■ **Your objective**: Update the listing below by changing every "locality" to "place", leaving everything else the same.

■ **Data excerpts**:

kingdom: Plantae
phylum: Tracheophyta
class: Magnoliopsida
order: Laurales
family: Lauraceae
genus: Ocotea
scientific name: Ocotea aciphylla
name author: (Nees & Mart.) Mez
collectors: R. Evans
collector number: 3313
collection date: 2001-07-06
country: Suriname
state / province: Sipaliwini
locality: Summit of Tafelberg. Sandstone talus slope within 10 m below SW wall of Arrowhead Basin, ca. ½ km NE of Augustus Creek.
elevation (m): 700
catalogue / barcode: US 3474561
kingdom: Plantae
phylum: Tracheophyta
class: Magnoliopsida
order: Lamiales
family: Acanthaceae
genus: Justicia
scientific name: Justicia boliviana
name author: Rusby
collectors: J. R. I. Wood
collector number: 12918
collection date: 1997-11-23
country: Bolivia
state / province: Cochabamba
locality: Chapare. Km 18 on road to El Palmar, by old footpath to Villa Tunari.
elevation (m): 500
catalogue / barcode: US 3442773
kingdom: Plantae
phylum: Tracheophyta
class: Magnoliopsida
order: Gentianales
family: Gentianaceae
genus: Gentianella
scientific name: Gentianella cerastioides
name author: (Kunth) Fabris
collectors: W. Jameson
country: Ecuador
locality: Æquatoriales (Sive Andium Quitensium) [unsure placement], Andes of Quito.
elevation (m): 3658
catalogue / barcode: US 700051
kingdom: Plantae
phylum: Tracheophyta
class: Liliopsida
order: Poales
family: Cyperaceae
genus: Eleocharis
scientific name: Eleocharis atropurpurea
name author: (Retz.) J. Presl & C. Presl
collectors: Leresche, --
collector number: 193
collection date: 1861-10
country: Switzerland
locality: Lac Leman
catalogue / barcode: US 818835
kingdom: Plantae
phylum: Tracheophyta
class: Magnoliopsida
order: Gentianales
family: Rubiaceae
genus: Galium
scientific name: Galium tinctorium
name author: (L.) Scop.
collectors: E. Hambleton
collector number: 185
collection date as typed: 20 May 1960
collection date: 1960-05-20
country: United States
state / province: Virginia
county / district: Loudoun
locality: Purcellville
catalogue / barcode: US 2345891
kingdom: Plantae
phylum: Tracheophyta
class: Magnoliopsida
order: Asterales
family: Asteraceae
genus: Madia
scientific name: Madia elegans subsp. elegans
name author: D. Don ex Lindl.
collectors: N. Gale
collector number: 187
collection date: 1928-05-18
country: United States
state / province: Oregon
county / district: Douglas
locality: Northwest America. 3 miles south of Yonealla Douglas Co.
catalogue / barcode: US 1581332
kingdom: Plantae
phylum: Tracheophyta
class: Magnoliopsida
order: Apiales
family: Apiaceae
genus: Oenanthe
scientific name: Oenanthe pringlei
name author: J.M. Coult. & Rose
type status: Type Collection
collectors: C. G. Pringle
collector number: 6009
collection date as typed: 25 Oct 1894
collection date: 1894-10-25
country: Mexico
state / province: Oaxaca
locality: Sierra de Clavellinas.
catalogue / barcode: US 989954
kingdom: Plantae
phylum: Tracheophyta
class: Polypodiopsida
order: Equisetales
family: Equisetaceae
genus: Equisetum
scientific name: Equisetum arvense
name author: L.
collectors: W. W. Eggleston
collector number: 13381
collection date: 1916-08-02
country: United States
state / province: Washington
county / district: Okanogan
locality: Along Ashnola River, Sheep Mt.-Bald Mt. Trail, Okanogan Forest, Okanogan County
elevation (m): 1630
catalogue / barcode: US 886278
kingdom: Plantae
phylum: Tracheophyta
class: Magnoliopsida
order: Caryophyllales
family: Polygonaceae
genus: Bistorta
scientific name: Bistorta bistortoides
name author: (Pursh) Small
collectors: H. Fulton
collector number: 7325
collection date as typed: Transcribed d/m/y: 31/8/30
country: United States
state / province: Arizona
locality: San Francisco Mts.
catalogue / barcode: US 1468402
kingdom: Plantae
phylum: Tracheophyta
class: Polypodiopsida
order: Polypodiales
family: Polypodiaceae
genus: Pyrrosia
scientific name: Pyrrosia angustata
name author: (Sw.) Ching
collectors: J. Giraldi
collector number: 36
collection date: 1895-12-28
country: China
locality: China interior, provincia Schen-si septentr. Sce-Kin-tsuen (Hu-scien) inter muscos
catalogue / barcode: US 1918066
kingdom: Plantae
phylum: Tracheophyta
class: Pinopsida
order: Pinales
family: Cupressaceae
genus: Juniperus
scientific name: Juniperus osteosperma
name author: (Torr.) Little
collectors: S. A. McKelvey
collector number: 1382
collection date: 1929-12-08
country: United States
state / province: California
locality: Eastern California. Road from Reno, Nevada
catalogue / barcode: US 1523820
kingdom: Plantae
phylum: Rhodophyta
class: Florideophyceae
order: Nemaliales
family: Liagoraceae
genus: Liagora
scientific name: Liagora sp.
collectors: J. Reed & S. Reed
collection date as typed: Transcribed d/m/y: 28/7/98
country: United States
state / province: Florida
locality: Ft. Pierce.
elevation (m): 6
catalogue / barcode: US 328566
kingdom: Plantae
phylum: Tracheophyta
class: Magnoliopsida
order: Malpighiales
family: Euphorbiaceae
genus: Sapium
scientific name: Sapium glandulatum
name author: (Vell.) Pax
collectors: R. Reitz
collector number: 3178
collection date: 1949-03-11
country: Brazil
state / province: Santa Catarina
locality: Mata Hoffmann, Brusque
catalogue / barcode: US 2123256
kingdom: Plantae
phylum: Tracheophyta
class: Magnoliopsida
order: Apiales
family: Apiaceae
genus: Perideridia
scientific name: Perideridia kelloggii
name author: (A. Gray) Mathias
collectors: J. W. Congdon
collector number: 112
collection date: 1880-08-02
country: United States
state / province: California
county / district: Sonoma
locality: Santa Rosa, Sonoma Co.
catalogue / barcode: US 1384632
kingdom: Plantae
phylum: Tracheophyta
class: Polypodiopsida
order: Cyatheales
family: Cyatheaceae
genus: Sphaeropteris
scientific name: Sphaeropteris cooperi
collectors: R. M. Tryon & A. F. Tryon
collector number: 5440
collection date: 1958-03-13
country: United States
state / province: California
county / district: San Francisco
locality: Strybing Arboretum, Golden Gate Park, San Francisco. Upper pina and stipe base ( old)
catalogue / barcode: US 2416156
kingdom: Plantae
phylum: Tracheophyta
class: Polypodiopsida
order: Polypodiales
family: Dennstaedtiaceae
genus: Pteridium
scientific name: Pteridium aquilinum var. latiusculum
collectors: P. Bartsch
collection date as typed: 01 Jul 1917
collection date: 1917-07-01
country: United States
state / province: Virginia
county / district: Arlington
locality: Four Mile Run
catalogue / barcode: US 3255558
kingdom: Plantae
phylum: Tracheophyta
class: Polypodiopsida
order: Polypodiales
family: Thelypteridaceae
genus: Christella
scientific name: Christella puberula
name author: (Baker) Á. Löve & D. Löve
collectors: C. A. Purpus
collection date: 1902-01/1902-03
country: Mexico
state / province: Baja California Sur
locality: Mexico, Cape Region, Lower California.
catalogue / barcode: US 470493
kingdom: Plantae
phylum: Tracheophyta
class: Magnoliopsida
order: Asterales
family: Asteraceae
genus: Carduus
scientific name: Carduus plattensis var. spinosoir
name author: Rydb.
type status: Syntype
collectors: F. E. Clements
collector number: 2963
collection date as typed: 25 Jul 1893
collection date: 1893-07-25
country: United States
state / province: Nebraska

■ **Completed task**:
kingdom: Plantae
phylum: Tracheophyta
class: Magnoliopsida
order: Laurales
family: Lauraceae
genus: Ocotea
scientific name: Ocotea aciphylla
name author: (Nees & Mart.) Mez
collectors: R. Evans
collector number: 3313
collection date: 2001-07-06
country: Suriname
state / province: Sipaliwini
place: Summit of Tafelberg. Sandstone talus slope within 10 m below SW wall of Arrowhead Basin, ca. ½ km NE of Augustus Creek.
elevation (m): 700
catalogue / barcode: US 3474561
kingdom: Plantae
phylum: Tracheophyta
class: Magnoliopsida
order: Lamiales
family: Acanthaceae
genus: Justicia
scientific name: Justicia boliviana
name author: Rusby
collectors: J. R. I. Wood
collector number: 12918
collection date: 1997-11-23
country: Bolivia
state / province: Cochabamba
place: Chapare. Km 18 on road to El Palmar, by old footpath to Villa Tunari.
elevation (m): 500
catalogue / barcode: US 3442773
kingdom: Plantae
phylum: Tracheophyta
class: Magnoliopsida
order: Gentianales
family: Gentianaceae
genus: Gentianella
scientific name: Gentianella cerastioides
name author: (Kunth) Fabris
collectors: W. Jameson
country: Ecuador
place: Æquatoriales (Sive Andium Quitensium) [unsure placement], Andes of Quito.
elevation (m): 3658
catalogue / barcode: US 700051
kingdom: Plantae
phylum: Tracheophyta
class: Liliopsida
order: Poales
family: Cyperaceae
genus: Eleocharis
scientific name: Eleocharis atropurpurea
name author: (Retz.) J. Presl & C. Presl
collectors: Leresche, --
collector number: 193
collection date: 1861-10
country: Switzerland
place: Lac Leman
catalogue / barcode: US 818835
kingdom: Plantae
phylum: Tracheophyta
class: Magnoliopsida
order: Gentianales
family: Rubiaceae
genus: Galium
scientific name: Galium tinctorium
name author: (L.) Scop.
collectors: E. Hambleton
collector number: 185
collection date as typed: 20 May 1960
collection date: 1960-05-20
country: United States
state / province: Virginia
county / district: Loudoun
place: Purcellville
catalogue / barcode: US 2345891
kingdom: Plantae
phylum: Tracheophyta
class: Magnoliopsida
order: Asterales
family: Asteraceae
genus: Madia
scientific name: Madia elegans subsp. elegans
name author: D. Don ex Lindl.
collectors: N. Gale
collector number: 187
collection date: 1928-05-18
country: United States
state / province: Oregon
county / district: Douglas
place: Northwest America. 3 miles south of Yonealla Douglas Co.
catalogue / barcode: US 1581332
kingdom: Plantae
phylum: Tracheophyta
class: Magnoliopsida
order: Apiales
family: Apiaceae
genus: Oenanthe
scientific name: Oenanthe pringlei
name author: J.M. Coult. & Rose
type status: Type Collection
collectors: C. G. Pringle
collector number: 6009
collection date as typed: 25 Oct 1894
collection date: 1894-10-25
country: Mexico
state / province: Oaxaca
place: Sierra de Clavellinas.
catalogue / barcode: US 989954
kingdom: Plantae
phylum: Tracheophyta
class: Polypodiopsida
order: Equisetales
family: Equisetaceae
genus: Equisetum
scientific name: Equisetum arvense
name author: L.
collectors: W. W. Eggleston
collector number: 13381
collection date: 1916-08-02
country: United States
state / province: Washington
county / district: Okanogan
place: Along Ashnola River, Sheep Mt.-Bald Mt. Trail, Okanogan Forest, Okanogan County
elevation (m): 1630
catalogue / barcode: US 886278
kingdom: Plantae
phylum: Tracheophyta
class: Magnoliopsida
order: Caryophyllales
family: Polygonaceae
genus: Bistorta
scientific name: Bistorta bistortoides
name author: (Pursh) Small
collectors: H. Fulton
collector number: 7325
collection date as typed: Transcribed d/m/y: 31/8/30
country: United States
state / province: Arizona
place: San Francisco Mts.
catalogue / barcode: US 1468402
kingdom: Plantae
phylum: Tracheophyta
class: Polypodiopsida
order: Polypodiales
family: Polypodiaceae
genus: Pyrrosia
scientific name: Pyrrosia angustata
name author: (Sw.) Ching
collectors: J. Giraldi
collector number: 36
collection date: 1895-12-28
country: China
place: China interior, provincia Schen-si septentr. Sce-Kin-tsuen (Hu-scien) inter muscos
catalogue / barcode: US 1918066
kingdom: Plantae
phylum: Tracheophyta
class: Pinopsida
order: Pinales
family: Cupressaceae
genus: Juniperus
scientific name: Juniperus osteosperma
name author: (Torr.) Little
collectors: S. A. McKelvey
collector number: 1382
collection date: 1929-12-08
country: United States
state / province: California
place: Eastern California. Road from Reno, Nevada
catalogue / barcode: US 1523820
kingdom: Plantae
phylum: Rhodophyta
class: Florideophyceae
order: Nemaliales
family: Liagoraceae
genus: Liagora
scientific name: Liagora sp.
collectors: J. Reed & S. Reed
collection date as typed: Transcribed d/m/y: 28/7/98
country: United States
state / province: Florida
place: Ft. Pierce.
elevation (m): 6
catalogue / barcode: US 328566
kingdom: Plantae
phylum: Tracheophyta
class: Magnoliopsida
order: Malpighiales
family: Euphorbiaceae
genus: Sapium
scientific name: Sapium glandulatum
name author: (Vell.) Pax
collectors: R. Reitz
collector number: 3178
collection date: 1949-03-11
country: Brazil
state / province: Santa Catarina
place: Mata Hoffmann, Brusque
catalogue / barcode: US 2123256
kingdom: Plantae
phylum: Tracheophyta
class: Magnoliopsida
order: Apiales
family: Apiaceae
genus: Perideridia
scientific name: Perideridia kelloggii
name author: (A. Gray) Mathias
collectors: J. W. Congdon
collector number: 112
collection date: 1880-08-02
country: United States
state / province: California
county / district: Sonoma
place: Santa Rosa, Sonoma Co.
catalogue / barcode: US 1384632
kingdom: Plantae
phylum: Tracheophyta
class: Polypodiopsida
order: Cyatheales
family: Cyatheaceae
genus: Sphaeropteris
scientific name: Sphaeropteris cooperi
collectors: R. M. Tryon & A. F. Tryon
collector number: 5440
collection date: 1958-03-13
country: United States
state / province: California
county / district: San Francisco
place: Strybing Arboretum, Golden Gate Park, San Francisco. Upper pina and stipe base ( old)
catalogue / barcode: US 2416156
kingdom: Plantae
phylum: Tracheophyta
class: Polypodiopsida
order: Polypodiales
family: Dennstaedtiaceae
genus: Pteridium
scientific name: Pteridium aquilinum var. latiusculum
collectors: P. Bartsch
collection date as typed: 01 Jul 1917
collection date: 1917-07-01
country: United States
state / province: Virginia
county / district: Arlington
place: Four Mile Run
catalogue / barcode: US 3255558
kingdom: Plantae
phylum: Tracheophyta
class: Polypodiopsida
order: Polypodiales
family: Thelypteridaceae
genus: Christella
scientific name: Christella puberula
name author: (Baker) Á. Löve & D. Löve
collectors: C. A. Purpus
collection date: 1902-01/1902-03
country: Mexico
state / province: Baja California Sur
place: Mexico, Cape Region, Lower California.
catalogue / barcode: US 470493
kingdom: Plantae
phylum: Tracheophyta
class: Magnoliopsida
order: Asterales
family: Asteraceae
genus: Carduus
scientific name: Carduus plattensis var. spinosoir
name author: Rydb.
type status: Syntype
collectors: F. E. Clements
collector number: 2963
collection date as typed: 25 Jul 1893
collection date: 1893-07-25
country: United States
state / province: Nebraska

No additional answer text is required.